Stabilne są dziś notowania Santander Banku Polska (d. BZ WBK), które jednak od początku roku także straciły – 11,6 proc. Drugie półrocze nie będzie dla banku bardzo udane pod względem wyników ze względu na dodatkowe koszty wynikające z przejęcia podstawowej części Deutsche Banku Polska, ale mają być dobre w przyszłym roku. Pod presją są banki frankowe – mBank i Millennium – których akcje tanieją dziś odpowiednio o 0,6 proc. i 0,8 proc., ale spadki ich kursów przyśpieszyły w ostatnich sesjach. Jednak wskaźniki wycen wciąż – jak na banki mające spory udział hipotek frankowych – są wysokie i zdaniem ekspertów paradoksem jest, by mBank notowany był z premią wobec Pekao, który ma śladową wartość takich kredytów i wypłaca cały zysk na dywidendy oraz rozwija się szybciej. Różnica w wycenie jest spora - wskaźnik C/Z na podstawie prognoz na przyszły rok to 12,7 dla mBanku i tylko 10,9 dla Pekao. Także Millennium, najmocniej z giełdowych banków zaangażowanych w hipoteki walutowe i w ostatnich czterech latach nie wypłacający z tego powodu dywidend, jest droższy niż Pekao – jego wskaźnik C/Z na przyszły rok to 12,8.
Jednymi z niewielu zyskujących dziś banków są ING Bank Śląski i Alior, które ostatnio zostały mocniej przecenione niż inne. Ten pierwszy zyskuje dziś 1,8 proc. i za akcje płaci się 172 zł, jednak od styczniowego szczytu kurs spadł o 18 proc. i wyraźnie obniżyły się też wskaźniki wyceny tego piątego co do wielkości aktywów kredytodawcy w Polsce. Teraz notowany jest z C/Z na przyszły rok na poziomie 13,1, czyli nie jest już „najdroższym" bankiem – pałeczkę przejął Handlowy (14,1), nieznacznie wyżej wyceniane są też PKO BP i Santander Bank Polska (13,2 i 13,1).
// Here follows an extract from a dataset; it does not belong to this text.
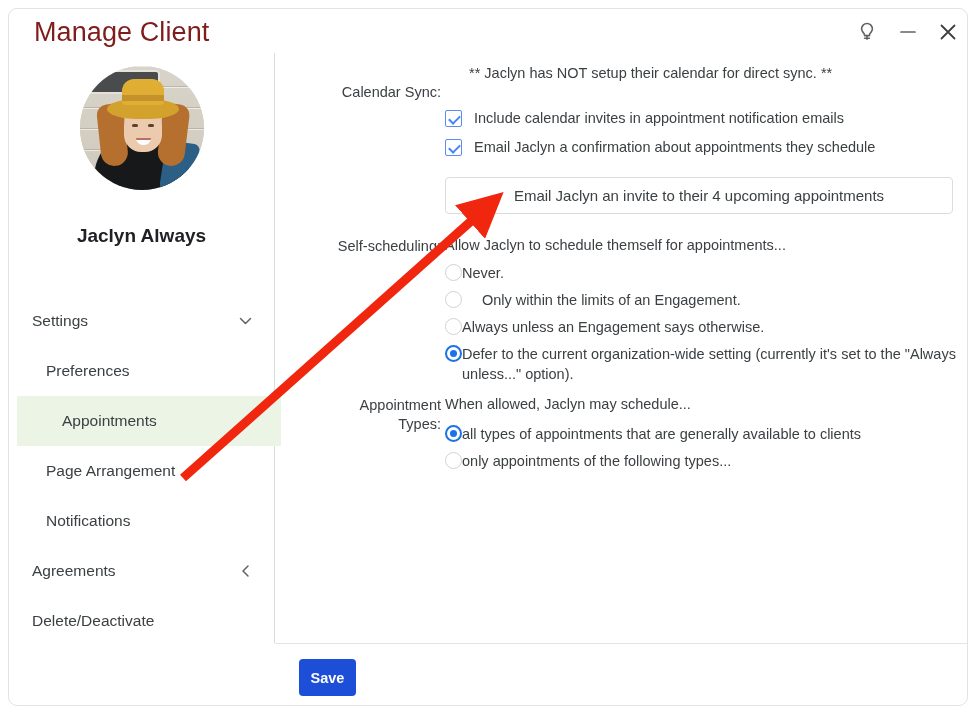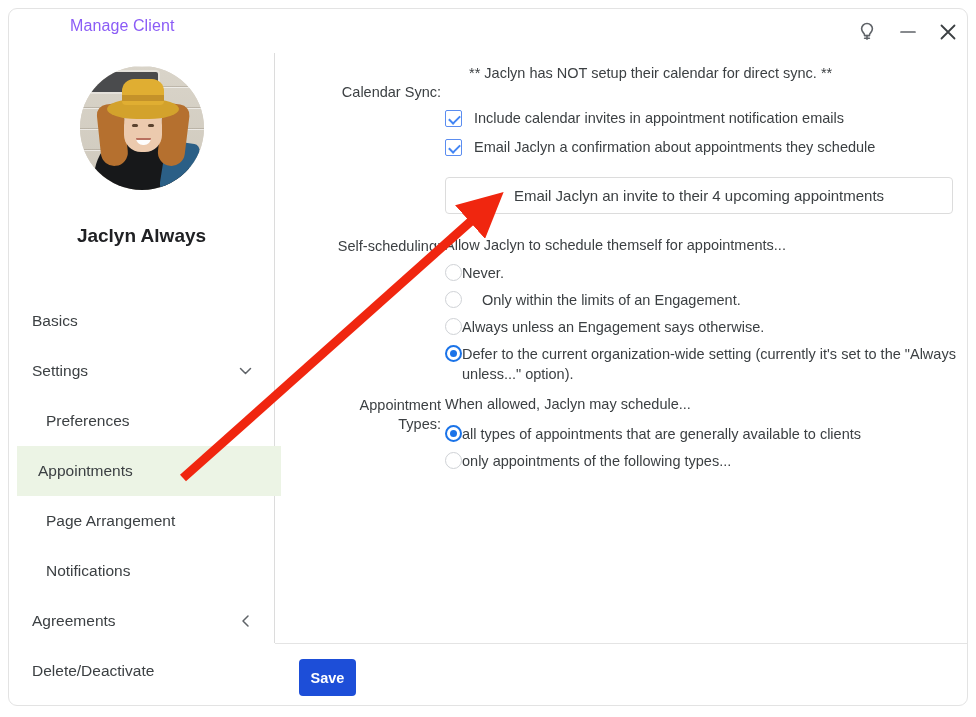"Manage Client" #title { color: #8b5cf6 -> #7f1d1d; font-size: 16px -> 27px; margin-left: 36px -> none }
Alior z kolei zyskuje dziś 0,5 proc., do 62,7 zł, kurs stracił od stycznia aż 29 proc. i wyłączając mające swoje problemy Getin Noble Bank oraz Idea Bank, kontrolowane przez Leszka Czarneckiego, jest to najtańszy obecnie bank na GPW. Wskaźnik C/Z na przyszły rok wynosi zaledwie 8,7, czyli jest wyraźnie niższy niż średnia dla dziewięciu banków na poziomie 12,4.